Hintergrund dieser neunseitigen Stellungnahme war eine Dienstaufsichtsbeschwerde vonseiten eines Gegenspielers mit dem Vorwurf, Tobias hätte seine Position im Verfassungsschutz missbraucht. Der begründete Verdacht lautete, dass Tobias unter anderem zu privaten Zwecken Auskünfte aus dem Berlin Document Center (dort lagerte die zentrale Mitgliederkartei der NSDAP) eingeholt habe. Tobias führte aus, dass seine Recherchearbeit in der 50er Jahren mit Wissen und Billigung von höchster Stelle, auch von Ministerpräsident Kopf, geschah. »Keiner der Herren hat jemals den Verwendungszweck der benötigten Unterlagen und Dokumente in irgendeiner Form begrenzt.« Zugunsten seiner Alleintäter-Forschungen hatten ihn die Herren sogar arbeitsmäßig entlastet. Historiographie als Geheimdienstaufgabe!

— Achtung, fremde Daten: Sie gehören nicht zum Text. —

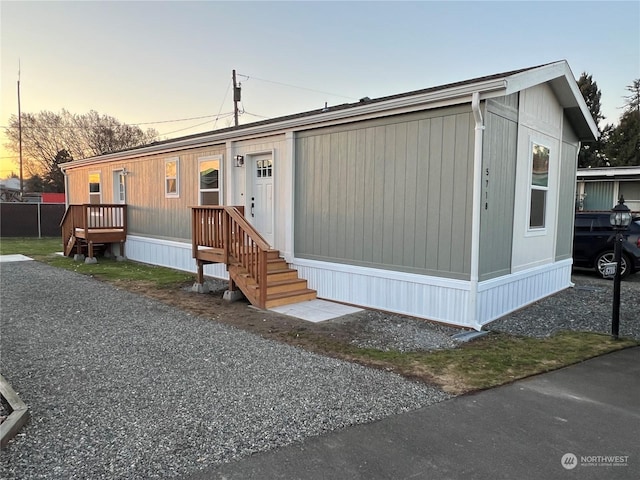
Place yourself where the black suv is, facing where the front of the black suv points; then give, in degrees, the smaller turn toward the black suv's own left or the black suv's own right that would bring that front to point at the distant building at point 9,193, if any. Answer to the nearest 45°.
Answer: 0° — it already faces it

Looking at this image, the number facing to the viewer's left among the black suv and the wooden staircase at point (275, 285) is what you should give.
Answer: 1

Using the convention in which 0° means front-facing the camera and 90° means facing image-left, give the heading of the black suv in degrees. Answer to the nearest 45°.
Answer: approximately 90°

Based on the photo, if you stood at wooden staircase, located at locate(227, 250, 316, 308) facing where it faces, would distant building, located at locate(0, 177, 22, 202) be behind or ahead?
behind

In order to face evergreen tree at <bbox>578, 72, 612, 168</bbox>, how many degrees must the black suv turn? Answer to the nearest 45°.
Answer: approximately 90° to its right

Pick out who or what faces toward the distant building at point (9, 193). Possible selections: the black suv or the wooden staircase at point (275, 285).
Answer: the black suv

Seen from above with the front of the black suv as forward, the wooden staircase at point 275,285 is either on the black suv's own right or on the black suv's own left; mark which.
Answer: on the black suv's own left

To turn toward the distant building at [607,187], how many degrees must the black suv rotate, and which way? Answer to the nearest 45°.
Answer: approximately 90° to its right
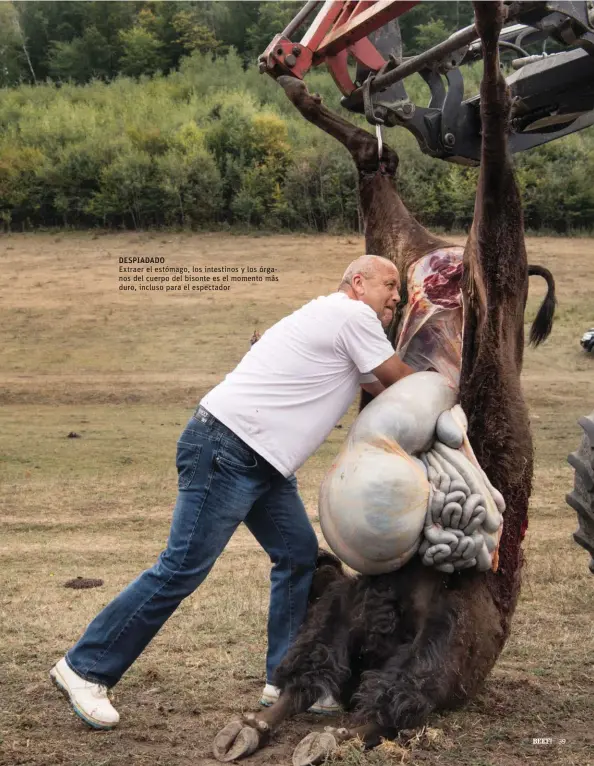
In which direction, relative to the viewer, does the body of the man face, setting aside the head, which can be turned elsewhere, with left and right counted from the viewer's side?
facing to the right of the viewer
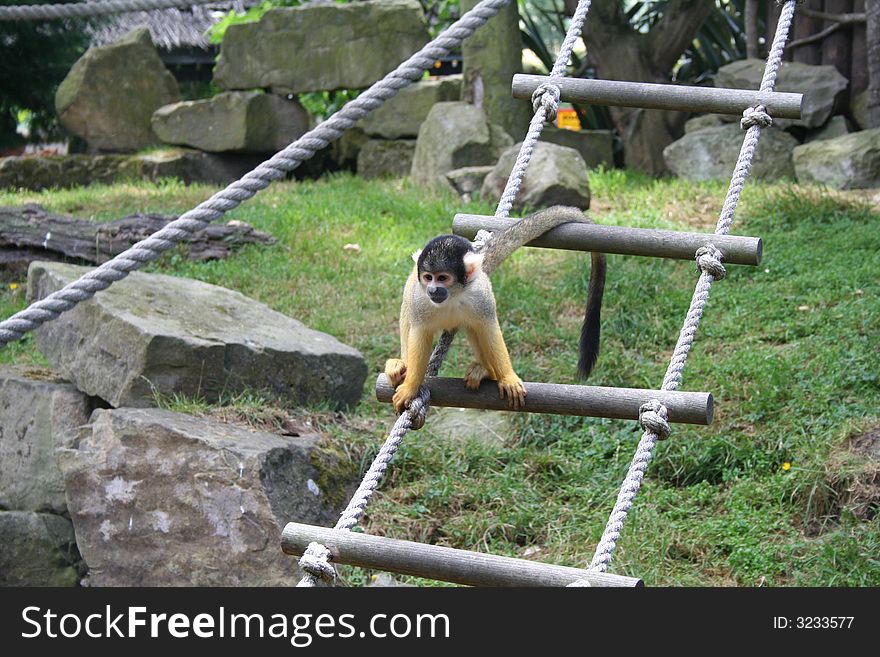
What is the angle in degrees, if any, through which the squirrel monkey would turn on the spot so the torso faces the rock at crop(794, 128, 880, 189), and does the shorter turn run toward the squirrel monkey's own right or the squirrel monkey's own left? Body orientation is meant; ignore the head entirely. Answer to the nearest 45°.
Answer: approximately 135° to the squirrel monkey's own left

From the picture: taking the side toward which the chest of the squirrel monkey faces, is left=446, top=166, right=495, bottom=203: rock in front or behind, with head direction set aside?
behind

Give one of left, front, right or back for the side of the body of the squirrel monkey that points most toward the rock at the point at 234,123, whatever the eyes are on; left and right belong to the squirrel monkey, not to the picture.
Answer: back

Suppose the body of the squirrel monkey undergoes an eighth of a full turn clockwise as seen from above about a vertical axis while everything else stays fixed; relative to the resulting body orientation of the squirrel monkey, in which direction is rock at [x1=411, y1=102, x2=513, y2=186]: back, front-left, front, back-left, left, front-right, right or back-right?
back-right

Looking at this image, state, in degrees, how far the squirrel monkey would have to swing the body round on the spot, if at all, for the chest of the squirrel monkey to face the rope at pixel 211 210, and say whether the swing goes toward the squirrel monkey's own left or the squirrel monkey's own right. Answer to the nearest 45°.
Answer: approximately 90° to the squirrel monkey's own right

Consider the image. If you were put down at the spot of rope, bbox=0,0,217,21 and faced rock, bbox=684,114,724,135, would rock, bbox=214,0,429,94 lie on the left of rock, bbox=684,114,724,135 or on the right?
left

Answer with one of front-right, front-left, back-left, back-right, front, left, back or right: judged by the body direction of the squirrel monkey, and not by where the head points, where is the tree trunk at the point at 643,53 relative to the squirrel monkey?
back

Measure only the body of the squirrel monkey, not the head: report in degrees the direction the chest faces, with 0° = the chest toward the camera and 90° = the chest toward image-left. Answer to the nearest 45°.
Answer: approximately 0°

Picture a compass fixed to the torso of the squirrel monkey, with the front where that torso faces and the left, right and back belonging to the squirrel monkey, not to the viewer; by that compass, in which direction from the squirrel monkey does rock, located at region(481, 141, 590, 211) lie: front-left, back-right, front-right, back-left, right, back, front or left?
back

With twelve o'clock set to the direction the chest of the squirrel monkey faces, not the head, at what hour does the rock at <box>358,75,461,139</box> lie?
The rock is roughly at 6 o'clock from the squirrel monkey.

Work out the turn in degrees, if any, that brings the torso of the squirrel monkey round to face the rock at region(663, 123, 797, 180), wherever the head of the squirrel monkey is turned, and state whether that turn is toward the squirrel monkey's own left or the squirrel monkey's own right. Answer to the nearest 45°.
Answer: approximately 180°
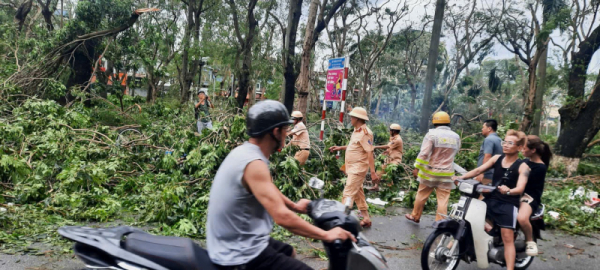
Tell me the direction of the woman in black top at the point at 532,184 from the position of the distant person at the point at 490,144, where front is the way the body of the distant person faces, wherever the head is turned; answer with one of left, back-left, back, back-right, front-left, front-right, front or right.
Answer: left

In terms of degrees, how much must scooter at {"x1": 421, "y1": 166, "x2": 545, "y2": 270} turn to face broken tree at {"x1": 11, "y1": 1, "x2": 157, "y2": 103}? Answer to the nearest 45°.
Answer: approximately 45° to its right

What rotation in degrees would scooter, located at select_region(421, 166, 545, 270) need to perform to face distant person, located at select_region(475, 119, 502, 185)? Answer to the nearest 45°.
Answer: approximately 135° to its right

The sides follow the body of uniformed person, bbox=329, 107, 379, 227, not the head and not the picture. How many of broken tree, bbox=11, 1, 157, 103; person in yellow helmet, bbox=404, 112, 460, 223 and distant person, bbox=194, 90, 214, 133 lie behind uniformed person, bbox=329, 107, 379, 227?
1

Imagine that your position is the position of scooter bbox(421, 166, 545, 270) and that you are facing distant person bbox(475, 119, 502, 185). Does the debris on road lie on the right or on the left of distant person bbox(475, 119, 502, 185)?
left

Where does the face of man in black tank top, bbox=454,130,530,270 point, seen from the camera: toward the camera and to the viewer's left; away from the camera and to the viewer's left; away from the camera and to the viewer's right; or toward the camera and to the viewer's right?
toward the camera and to the viewer's left

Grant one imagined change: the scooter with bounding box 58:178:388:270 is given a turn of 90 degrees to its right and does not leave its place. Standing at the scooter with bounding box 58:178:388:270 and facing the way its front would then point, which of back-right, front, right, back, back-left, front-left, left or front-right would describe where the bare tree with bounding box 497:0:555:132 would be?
back-left

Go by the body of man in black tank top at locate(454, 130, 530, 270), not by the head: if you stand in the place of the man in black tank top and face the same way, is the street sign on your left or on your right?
on your right

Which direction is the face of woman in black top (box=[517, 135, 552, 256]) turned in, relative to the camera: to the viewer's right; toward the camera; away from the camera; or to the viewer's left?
to the viewer's left

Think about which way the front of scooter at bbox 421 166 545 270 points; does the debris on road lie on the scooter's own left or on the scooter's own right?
on the scooter's own right

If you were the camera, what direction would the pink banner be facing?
facing the viewer

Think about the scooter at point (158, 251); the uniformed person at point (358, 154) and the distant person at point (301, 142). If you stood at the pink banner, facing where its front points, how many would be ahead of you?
3
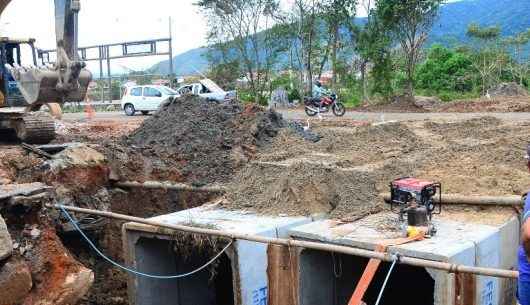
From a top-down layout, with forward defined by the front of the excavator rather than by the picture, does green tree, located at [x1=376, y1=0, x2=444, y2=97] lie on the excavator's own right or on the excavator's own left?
on the excavator's own left

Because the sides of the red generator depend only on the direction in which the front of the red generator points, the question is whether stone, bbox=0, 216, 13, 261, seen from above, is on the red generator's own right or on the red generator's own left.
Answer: on the red generator's own right

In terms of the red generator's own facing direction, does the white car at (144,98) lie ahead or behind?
behind

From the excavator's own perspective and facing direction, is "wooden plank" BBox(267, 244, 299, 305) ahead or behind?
ahead

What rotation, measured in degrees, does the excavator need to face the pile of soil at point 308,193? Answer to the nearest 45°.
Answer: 0° — it already faces it

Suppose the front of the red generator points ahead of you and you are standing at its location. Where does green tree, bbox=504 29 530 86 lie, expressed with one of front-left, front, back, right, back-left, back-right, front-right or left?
back
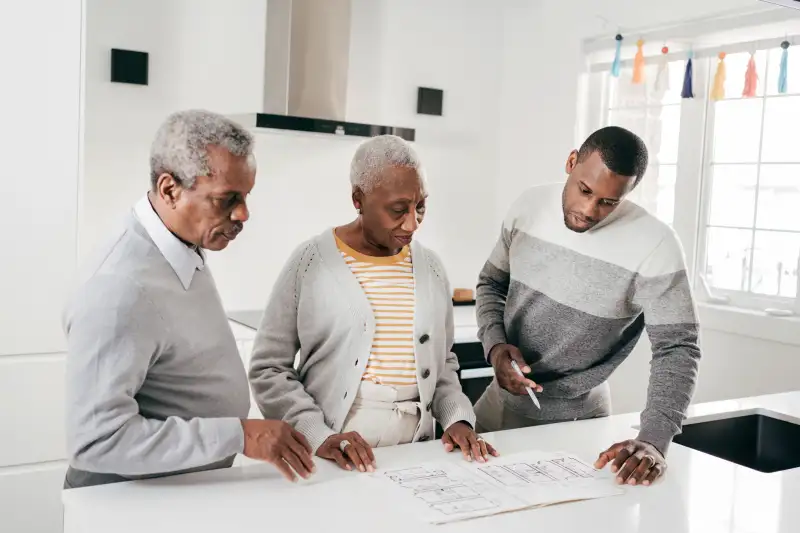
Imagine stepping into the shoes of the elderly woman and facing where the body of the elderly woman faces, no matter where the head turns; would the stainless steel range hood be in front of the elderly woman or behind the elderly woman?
behind

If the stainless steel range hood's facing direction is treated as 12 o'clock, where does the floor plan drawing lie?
The floor plan drawing is roughly at 1 o'clock from the stainless steel range hood.

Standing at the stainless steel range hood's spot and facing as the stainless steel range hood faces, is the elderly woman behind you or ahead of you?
ahead

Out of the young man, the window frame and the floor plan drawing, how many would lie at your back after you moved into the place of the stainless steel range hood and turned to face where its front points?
0

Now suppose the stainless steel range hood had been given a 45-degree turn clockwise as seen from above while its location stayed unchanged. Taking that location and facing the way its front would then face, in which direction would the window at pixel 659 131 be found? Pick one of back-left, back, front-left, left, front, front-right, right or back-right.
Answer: left

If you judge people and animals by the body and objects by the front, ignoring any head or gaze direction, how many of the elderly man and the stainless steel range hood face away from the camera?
0

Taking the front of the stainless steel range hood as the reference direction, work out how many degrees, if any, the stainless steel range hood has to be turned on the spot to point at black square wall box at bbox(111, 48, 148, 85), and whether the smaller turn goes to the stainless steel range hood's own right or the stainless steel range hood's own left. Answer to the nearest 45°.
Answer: approximately 135° to the stainless steel range hood's own right

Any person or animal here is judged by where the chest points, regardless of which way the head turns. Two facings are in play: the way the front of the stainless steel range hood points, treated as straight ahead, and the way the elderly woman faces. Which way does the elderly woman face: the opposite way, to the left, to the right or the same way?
the same way

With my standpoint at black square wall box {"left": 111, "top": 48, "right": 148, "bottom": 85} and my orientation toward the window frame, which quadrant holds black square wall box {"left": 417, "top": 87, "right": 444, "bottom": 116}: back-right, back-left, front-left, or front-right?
front-left

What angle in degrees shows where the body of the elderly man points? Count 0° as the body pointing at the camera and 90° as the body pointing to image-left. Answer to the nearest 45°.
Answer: approximately 270°

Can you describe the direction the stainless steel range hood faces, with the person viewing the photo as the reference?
facing the viewer and to the right of the viewer

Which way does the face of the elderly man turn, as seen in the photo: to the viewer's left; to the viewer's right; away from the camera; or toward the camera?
to the viewer's right

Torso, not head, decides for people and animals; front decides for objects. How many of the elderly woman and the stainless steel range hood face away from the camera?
0

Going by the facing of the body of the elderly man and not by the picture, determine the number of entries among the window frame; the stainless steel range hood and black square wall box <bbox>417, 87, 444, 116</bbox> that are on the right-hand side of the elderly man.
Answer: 0

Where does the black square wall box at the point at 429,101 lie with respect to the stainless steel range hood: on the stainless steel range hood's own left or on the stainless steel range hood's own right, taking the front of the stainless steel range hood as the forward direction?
on the stainless steel range hood's own left
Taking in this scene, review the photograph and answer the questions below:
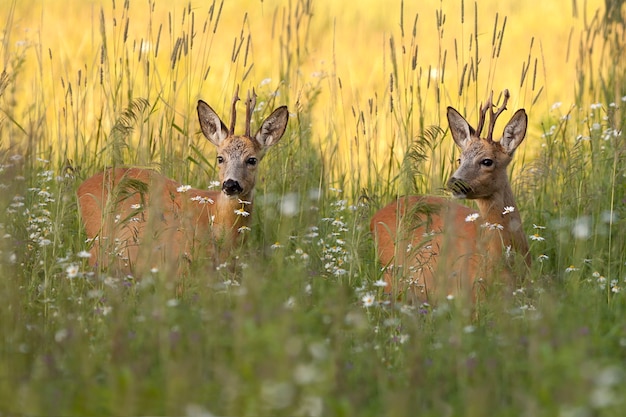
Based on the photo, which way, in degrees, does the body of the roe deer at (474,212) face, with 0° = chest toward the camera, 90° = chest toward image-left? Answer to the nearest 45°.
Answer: approximately 270°

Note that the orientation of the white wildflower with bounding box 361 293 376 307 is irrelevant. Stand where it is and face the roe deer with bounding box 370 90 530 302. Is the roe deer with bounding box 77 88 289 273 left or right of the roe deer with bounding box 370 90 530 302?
left

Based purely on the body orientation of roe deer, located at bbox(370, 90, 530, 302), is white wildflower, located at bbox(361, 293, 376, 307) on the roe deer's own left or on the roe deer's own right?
on the roe deer's own right

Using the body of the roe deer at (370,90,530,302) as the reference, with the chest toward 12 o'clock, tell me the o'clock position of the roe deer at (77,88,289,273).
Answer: the roe deer at (77,88,289,273) is roughly at 6 o'clock from the roe deer at (370,90,530,302).

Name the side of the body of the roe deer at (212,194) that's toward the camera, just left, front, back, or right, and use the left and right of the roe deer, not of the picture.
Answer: right

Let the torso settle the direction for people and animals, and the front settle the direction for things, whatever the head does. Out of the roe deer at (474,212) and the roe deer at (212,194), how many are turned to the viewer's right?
2
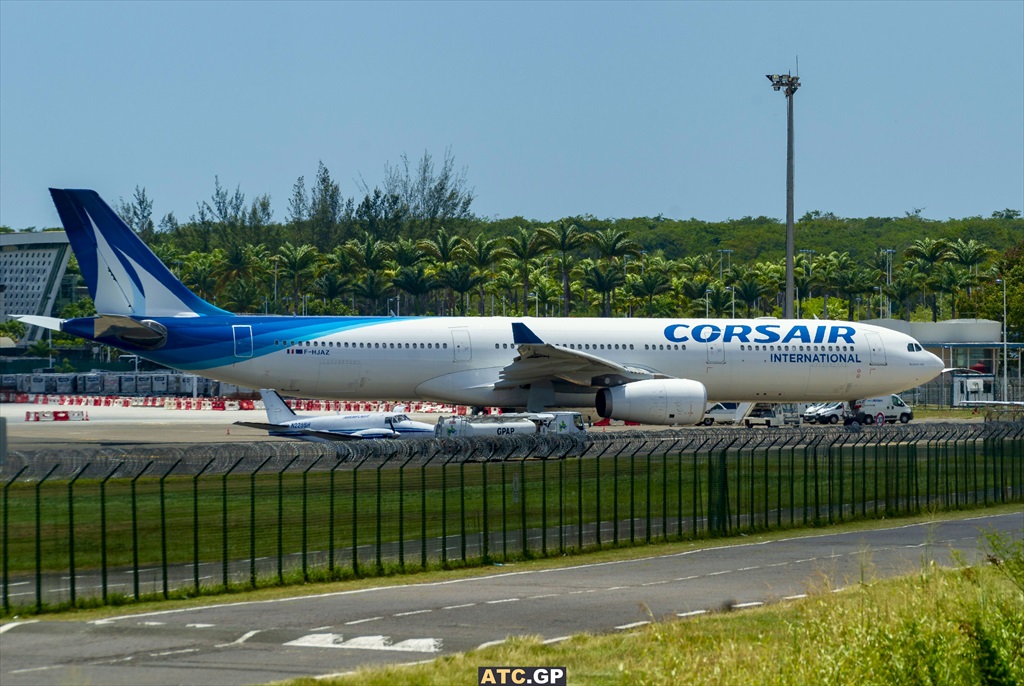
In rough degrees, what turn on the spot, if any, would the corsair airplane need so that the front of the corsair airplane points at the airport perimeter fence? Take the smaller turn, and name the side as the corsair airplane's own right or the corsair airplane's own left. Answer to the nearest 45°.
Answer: approximately 90° to the corsair airplane's own right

Hier muss man kurz Luft holen und Soukup zitieren: »Offenbar ist die Einzeltäterthese entstanden, um (der DDR-Propaganda) etwas entgegenzusetzen. Weil die Bundesrepublik sich in der Nachkriegszeit massiven Vorwürfen von links ausgesetzt sah, in Politik und Verwaltung ehemalige Nationalsozialisten zu beschäftigen.« Tobias ging in seinem Übereifer so weit, konservative wissenschaftliche Kritiker seiner Sicht mit Herrschaftswissen zu erpressen. Das musste der Leiter des Münchner Instituts für Zeitgeschichte erfahren, der seine zweijährige Mitgliedschaft in der NSDAP ungern publik werden lassen wollte. Der Historiker Benjamin Hett besuchte 2008 den hochbetagten Tobias in seinem Arbeitszimmer und fragte ihn einleitend: Warum die ganze Aufregung? Die Antwort war knapp, aber deutlich: »Sie denken, die Kommunisten sind weg? Ihr Staat ist weg, sie nicht.«
Letzter Anstoß für Soukup, ein neues Buch über den Reichstagsbrand zu schreiben, war die Publikation des britischen Forschers Richard Evans über Das Dritte Reich und seine Verschwörungstheorien vor zwei Jahren. Es war ein Beispiel dafür, dass selbst erfahrene Historiker die Argumente der Tobias-Jünger ungeprüft nachplappern, als wären es gesicherte Erkenntnisse.
Uwe Soukup hat ein übersichtlich gegliedertes und gut lesbares Buch verfasst, bei dem ich als Rezensent nur an einer Stelle nörgeln würde: Für eine triviale Erkenntnis Heinrich A. Winkler, den Hofhistoriker der SPD, zu zitieren, war überflüssig (S. 131). Dem sorgfältigen Leser könnte der Anmerkungsteil recht dünn erscheinen. Doch das ist Absicht – Soukup beherzigte nämlich den Rat seines Meisters Sebastian Haffner: Ein breitenwirksames Buch muss so handlich sein, dass man es abends im Bett lesen kann.
Uwe Soukup: Die Brandstiftung. Mythos Reichstagsbrand – was in der Nacht geschah, in der die Demokratie unterging, Wilhelm Heyne Verlag, München 2023, 208 S., 22 €.